摘要生成于 C知道，由 DeepSeek-R1 满血版支持，前往体验 >

一步步搭建循环神经网络

将在numpy中实现一个循环神经网络

Recurrent Neural Networks (RNN) are very effective for Natural Language Processing and other sequence tasks because they have "memory". 他们可以读取一个输入 \(x^{\langle t \rangle}\) (such as words) one at a time, 并且通过隐藏层激活从一个 time-step 传递到下一个 time-step 来记住一些信息(information/context). 这允许单向RNN(uni-directional RNN)从过去获取信息来处理后面的输入，双向RNN(A bidirection RNN) 可以从过去和未来中获取上下文。

Notation:

上标(Superscript) \([l]\) 表示 \(l^{th}\) layer.
- Example: \(a^{[4]}\) is the \(4^{th}\) layer activation. \(W^{[5]}\) and \(b^{[5]}\) are the \(5^{th}\) layer parameters.
Superscript \((i)\) 表示 \(i^{th}\) example.
- Example: \(x^{(i)}\) is the \(i^{th}\) training example input.
Superscript \(\langle t \rangle\) 表示 \(t^{th}\) time-step.
- Example: \(x^{\langle t \rangle}\) 表示输入\(x\) 的 \(t^{th}\) time-step. \(x^{(i)\langle t \rangle}\) 表示输入\(x\) 的第\(i\)个样本的\(t^{th}\) timestep.
下标(Lowerscript) \(i\) 表示 \(i^{th}\) entry of a vector.
- Example: \(a^{[l]}_i\) 表示 \(l\) 层中的 \(i^{th}\) entry of the activations.

Example:

\(a^{(2)[3]<4>}_5\) denotes the activation of the 2nd training example (2), 3rd layer [3], 4th time step <4>, and 5th entry in the vector.

import numpy as np
from rnn_utils import *

1. Forward propagation for the basic Recurrent Neural Network

实现一个基本的RNN结构，这里，\(T_x = T_y\).

Figure 1: Basic RNN model

3D Tensor of shape \((n_{x},m,T_{x})\)

The 3-dimensional tensor \(x\) of shape \((n_x,m,T_x)\) represents the input \(x\) that is fed into the RNN.

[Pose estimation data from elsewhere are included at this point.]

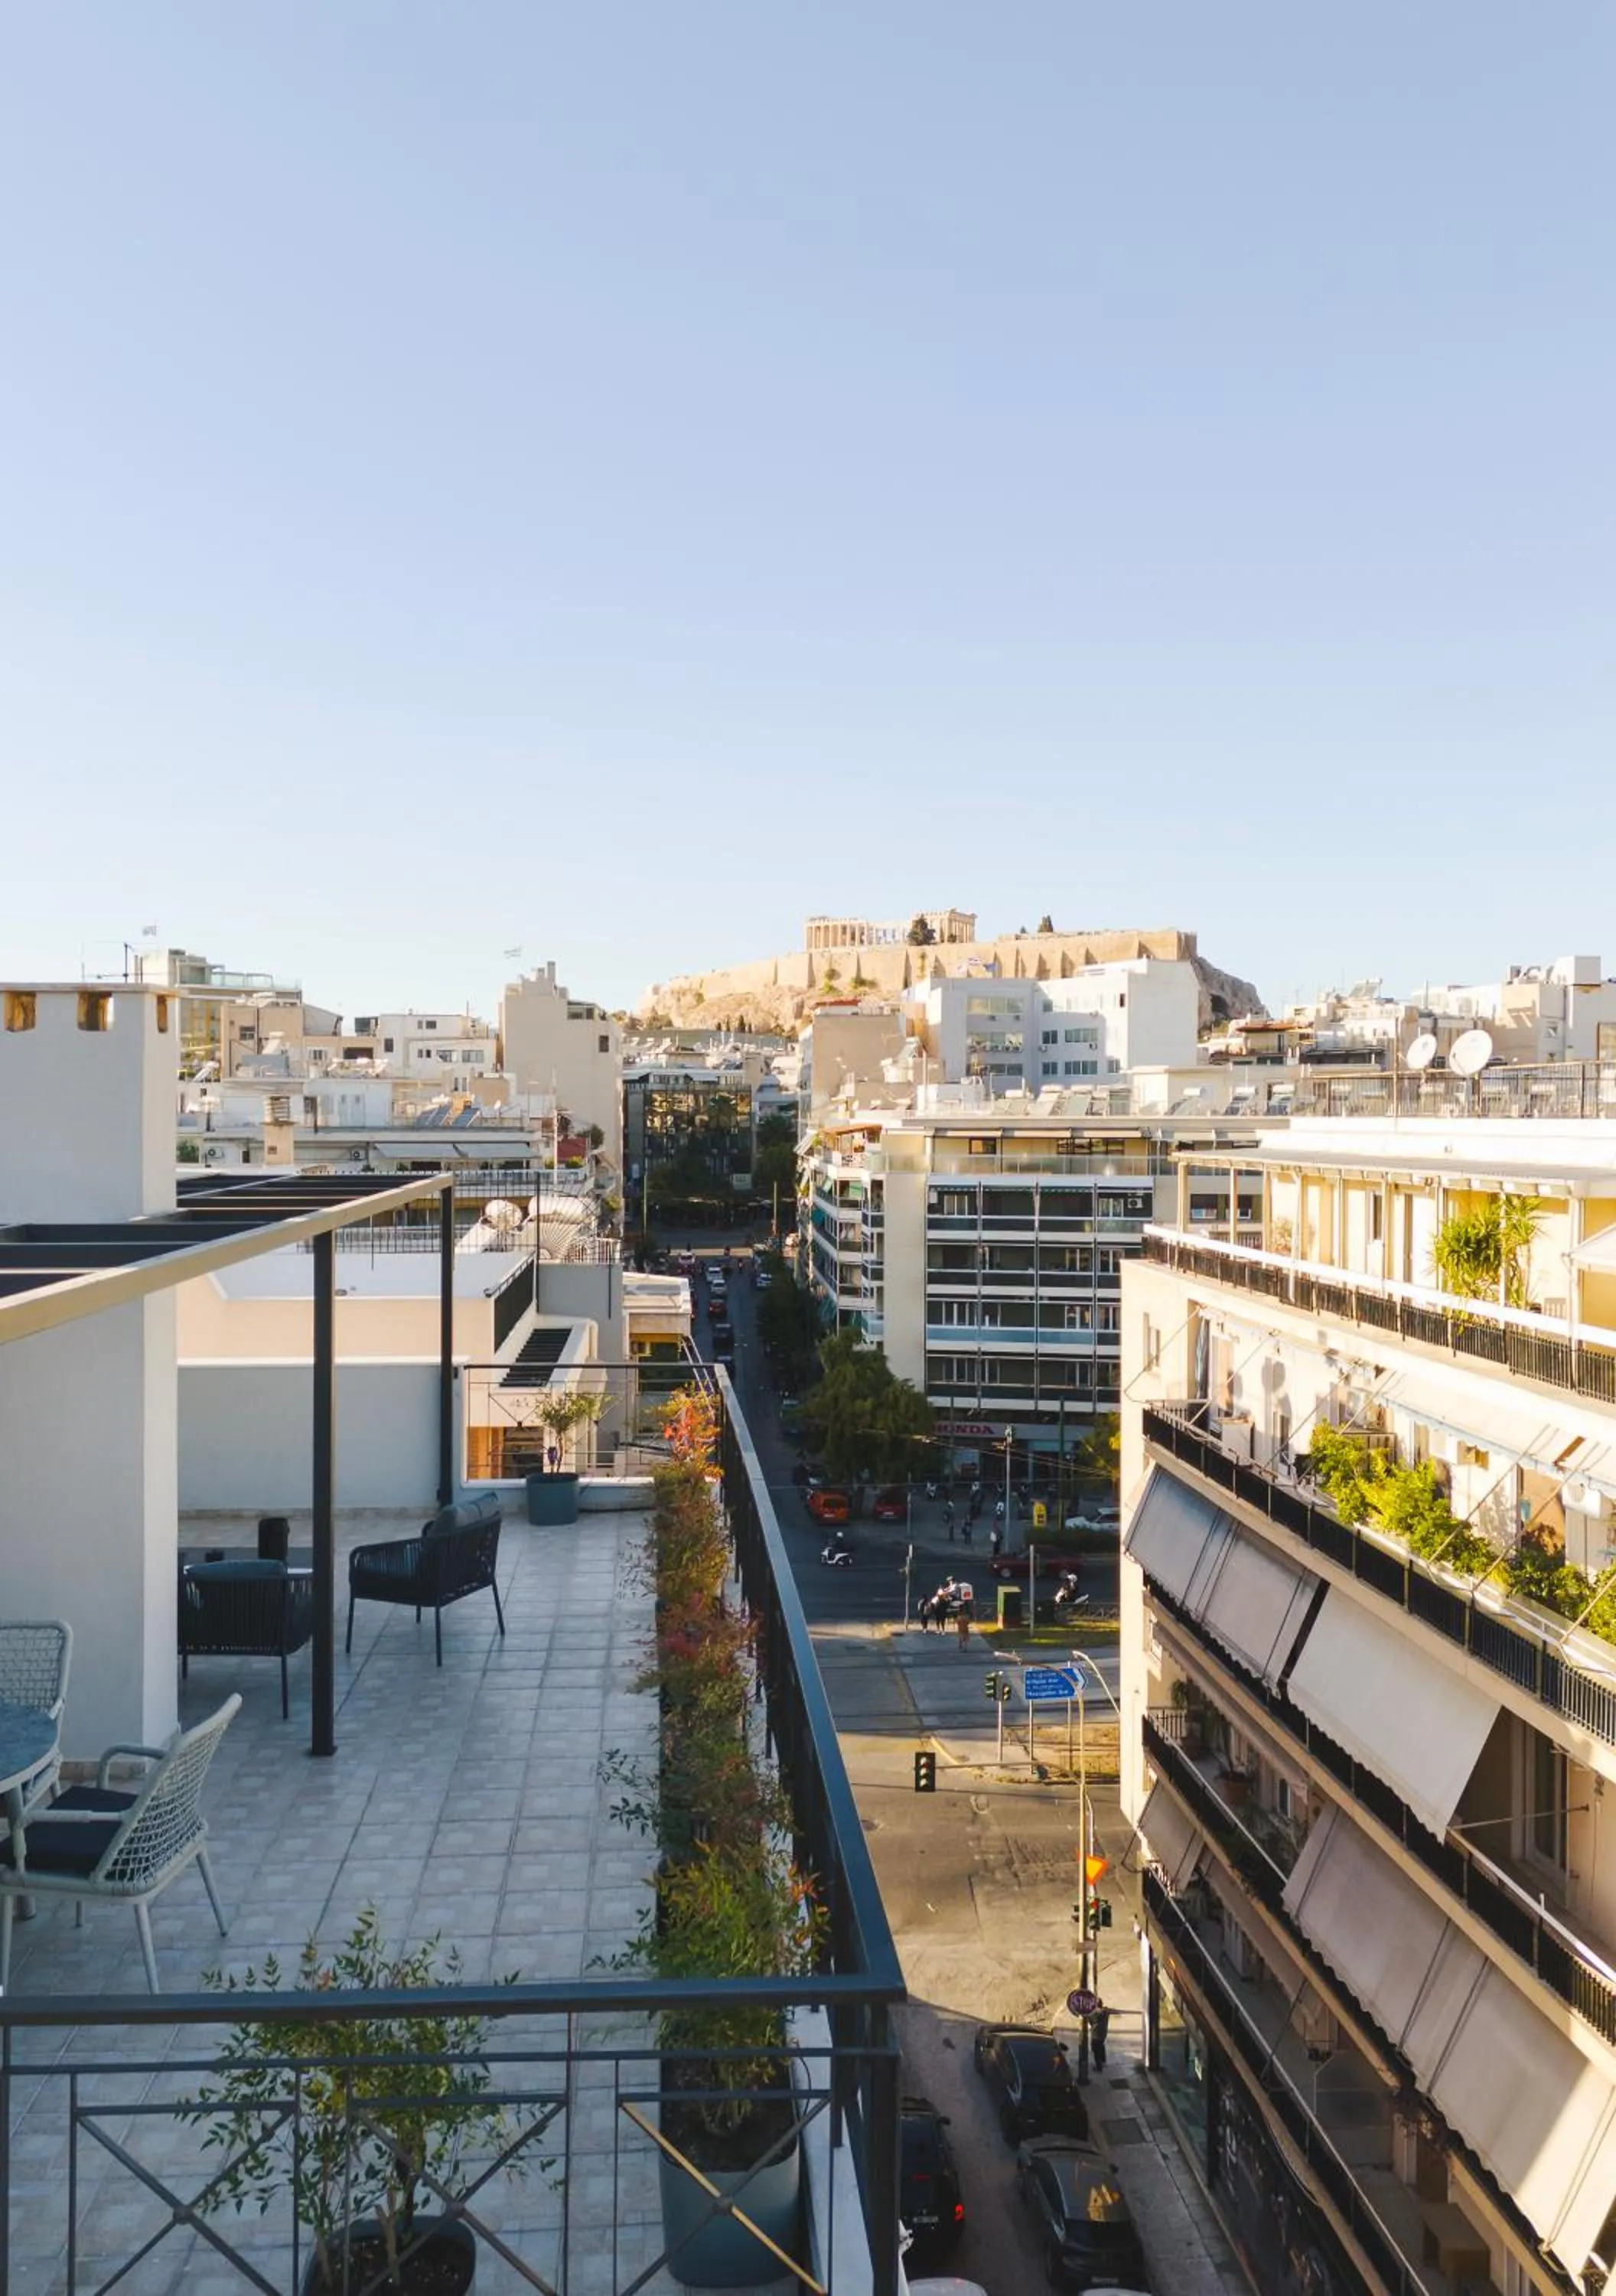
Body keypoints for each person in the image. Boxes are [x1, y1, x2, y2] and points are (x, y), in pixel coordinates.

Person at [1090, 2004, 1111, 2069]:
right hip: (1103, 2033)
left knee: (1096, 2050)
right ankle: (1103, 2061)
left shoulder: (1095, 2013)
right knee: (1101, 2047)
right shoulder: (1105, 2013)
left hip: (1096, 2034)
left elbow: (1091, 2021)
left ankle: (1099, 2066)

Taking a 2D slice for each time step: \(x^{\langle t \rangle}\)

At each time step, we'll use a mini-batches of training examples (not just a single example).
So, for each time step \(t\), we'll use a 2D slice of shape \((n_x,m)\).
We're referring to this 2D slice as \(x^{\langle t \rangle}\). The variable name in the code is xt.

Definition of hidden state \(a\)

The activation \(a^{\langle t \rangle}\) that is passed to the RNN from one time step to another is called a "hidden state."

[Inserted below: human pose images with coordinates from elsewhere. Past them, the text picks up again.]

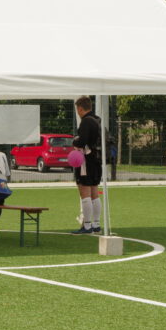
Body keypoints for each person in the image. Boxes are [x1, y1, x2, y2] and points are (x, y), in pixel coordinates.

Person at [71, 96, 103, 234]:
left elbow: (82, 141)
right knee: (95, 193)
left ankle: (87, 225)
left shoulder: (85, 122)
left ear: (80, 108)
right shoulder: (97, 120)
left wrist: (75, 141)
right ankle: (96, 224)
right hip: (96, 159)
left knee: (85, 192)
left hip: (86, 161)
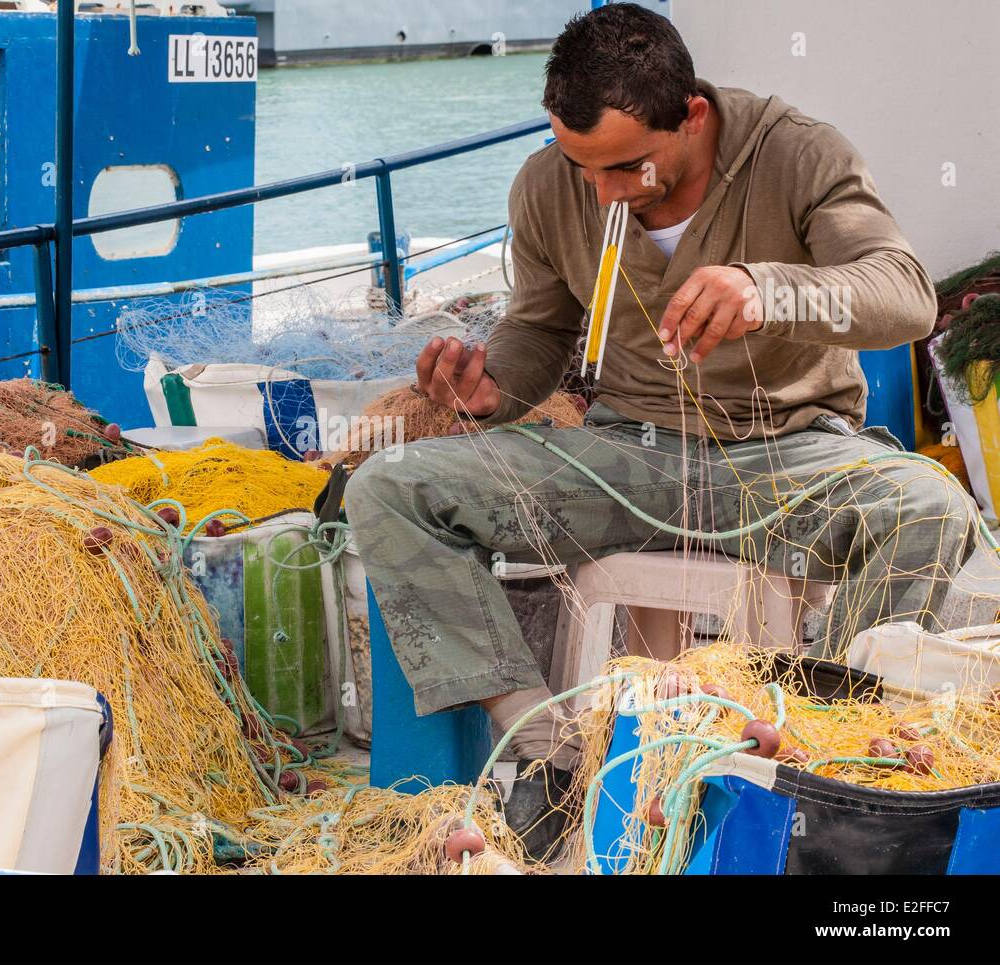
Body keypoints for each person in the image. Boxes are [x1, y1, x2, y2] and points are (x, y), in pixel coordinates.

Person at [344, 3, 970, 861]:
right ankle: (544, 754)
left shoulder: (798, 152)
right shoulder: (548, 184)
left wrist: (767, 291)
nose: (603, 191)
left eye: (627, 166)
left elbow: (905, 292)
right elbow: (540, 329)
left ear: (695, 117)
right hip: (623, 453)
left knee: (929, 504)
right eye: (582, 166)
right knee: (390, 485)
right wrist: (491, 385)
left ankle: (827, 754)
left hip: (789, 450)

Dimensions of hidden state \(a\)

Similar to the input tensor \(x\), the hidden state for a single training example is a vector of length \(n_{a}\).
If we include a mini-batch of \(m\) training examples, the shape of a mini-batch is \((n_{a},m)\).
When we include the time step dimension, the shape of the hidden state is \((n_{a}, m, T_x)\)
We will loop through the time steps with index \(t\), and work with a 2D slice of the 3D tensor.
We'll refer to this 2D slice as \(a^{\langle t \rangle}\).
In the code, the variable names we use are either a_prev or a_next, depending on the function that's being implemented.
The shape of this 2D slice is \((n_{a}, m)\)

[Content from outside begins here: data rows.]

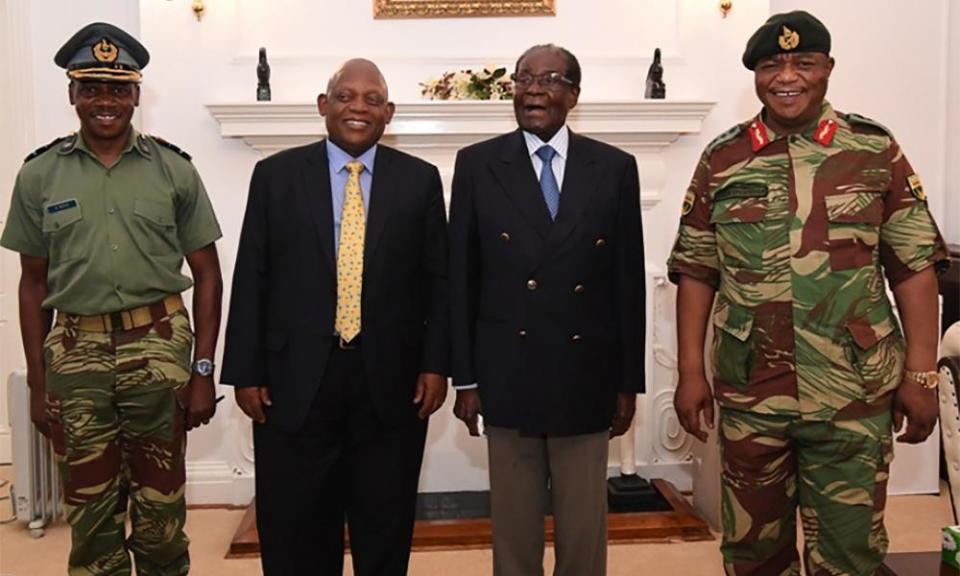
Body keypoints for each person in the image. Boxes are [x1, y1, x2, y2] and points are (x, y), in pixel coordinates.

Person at [668, 10, 950, 575]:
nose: (786, 76)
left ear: (828, 68)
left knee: (849, 557)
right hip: (752, 392)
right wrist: (691, 374)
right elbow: (698, 271)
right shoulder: (723, 158)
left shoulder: (873, 149)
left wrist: (922, 376)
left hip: (854, 389)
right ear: (755, 74)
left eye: (803, 62)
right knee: (752, 555)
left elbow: (915, 268)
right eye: (771, 65)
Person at [1, 22, 223, 575]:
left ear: (136, 96)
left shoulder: (174, 169)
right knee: (90, 512)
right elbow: (33, 284)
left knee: (162, 510)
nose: (106, 101)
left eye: (119, 89)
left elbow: (209, 275)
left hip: (160, 349)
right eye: (93, 88)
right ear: (72, 94)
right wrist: (38, 379)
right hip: (75, 355)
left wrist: (202, 370)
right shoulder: (39, 175)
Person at [221, 59, 449, 576]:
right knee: (296, 526)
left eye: (372, 99)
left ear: (388, 113)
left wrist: (437, 365)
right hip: (293, 380)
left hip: (390, 383)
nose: (358, 107)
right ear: (324, 106)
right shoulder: (275, 176)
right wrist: (246, 371)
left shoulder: (420, 181)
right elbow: (252, 274)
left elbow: (438, 282)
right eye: (346, 96)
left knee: (384, 524)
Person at [449, 44, 645, 576]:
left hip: (587, 374)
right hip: (506, 372)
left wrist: (628, 383)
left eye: (550, 78)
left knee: (583, 532)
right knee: (514, 532)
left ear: (573, 95)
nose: (534, 88)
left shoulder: (614, 167)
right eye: (524, 78)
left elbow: (628, 284)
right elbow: (461, 280)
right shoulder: (477, 164)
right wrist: (464, 380)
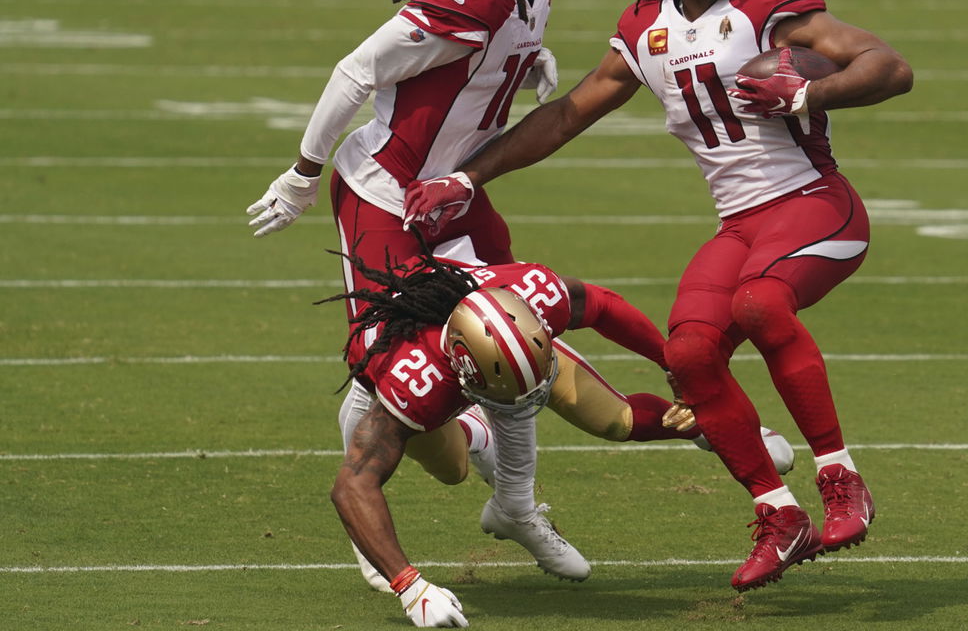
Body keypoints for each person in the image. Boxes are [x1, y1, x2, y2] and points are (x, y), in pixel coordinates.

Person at [403, 0, 914, 593]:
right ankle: (778, 513)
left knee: (761, 306)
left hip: (812, 202)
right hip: (740, 223)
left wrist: (811, 91)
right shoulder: (647, 27)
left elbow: (889, 66)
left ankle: (840, 478)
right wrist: (468, 177)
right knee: (690, 352)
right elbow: (567, 114)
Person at [243, 0, 626, 584]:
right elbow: (355, 71)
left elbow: (484, 58)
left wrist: (526, 60)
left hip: (454, 191)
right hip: (389, 194)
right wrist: (300, 173)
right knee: (382, 369)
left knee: (516, 338)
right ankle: (372, 520)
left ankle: (516, 504)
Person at [327, 238, 794, 627]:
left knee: (614, 418)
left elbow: (603, 305)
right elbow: (352, 486)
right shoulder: (414, 383)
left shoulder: (532, 296)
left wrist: (673, 366)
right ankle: (474, 434)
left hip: (495, 348)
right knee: (452, 469)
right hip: (412, 377)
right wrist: (411, 587)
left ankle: (707, 428)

Dimensions of prediction \(\hat{y}\)

Similar to the inputs and hidden states, \(\hat{y}\) is a 3D tensor of shape \((n_{y}, m, T_{y})\).
- \(n_{y}\): number of units in the vector representing the prediction.
- \(m\): number of examples in a mini-batch.
- \(T_{y}\): number of time steps in the prediction.
For a single time step \(t\), a 2D slice \(\hat{y}^{\langle t \rangle}\) has shape \((n_{y}, m)\).
In the code, the variable names are:
- y_pred: \(\hat{y}\)
- yt_pred: \(\hat{y}^{\langle t \rangle}\)

实现RNN具体步骤：

Implement the calculations needed for one time-step of the RNN. (实现 RNN的一个时间步所需要计算的东西)
Implement a loop over \(T_x\) time-steps in order to process all the inputs, one at a time. (在 \(T_x\) 时间步上实现一个循环，以便一次处理所有输入)

1.1 RNN cell

循环神经网络可以看作是单元的重复(repetition)，首先要实现单个时间步的计算，下图描述了RNN单元的单个时间步的操作。

Figure 2: Basic RNN cell. Takes as input \(x^{\langle t \rangle}\) (current input) and \(a^{\langle t - 1\rangle}\) (previous hidden state containing information from the past), and outputs \(a^{\langle t \rangle}\) which is given to the next RNN cell and also used to predict \(y^{\langle t \rangle}\)

Instructions:

Compute the hidden state with tanh activation: \(a^{\langle t \rangle} = \tanh(W_{aa} a^{\langle t-1 \rangle} + W_{ax} x^{\langle t \rangle} + b_a)\).
Using your new hidden state \(a^{\langle t \rangle}\), compute the prediction \(\hat{y}^{\langle t \rangle} = softmax(W_{ya} a^{\langle t \rangle} + b_y)\). We provided you a function: softmax.
Store \((a^{\langle t \rangle}, a^{\langle t-1 \rangle}, x^{\langle t \rangle}, parameters)\) in cache
Return \(a^{\langle t \rangle}\) , \(y^{\langle t \rangle}\) and cache

We will vectorize over \(m\) examples. Thus, \(x^{\langle t \rangle}\) will have dimension \((n_x,m)\), and \(a^{\langle t \rangle}\) will have dimension \((n_a,m)\).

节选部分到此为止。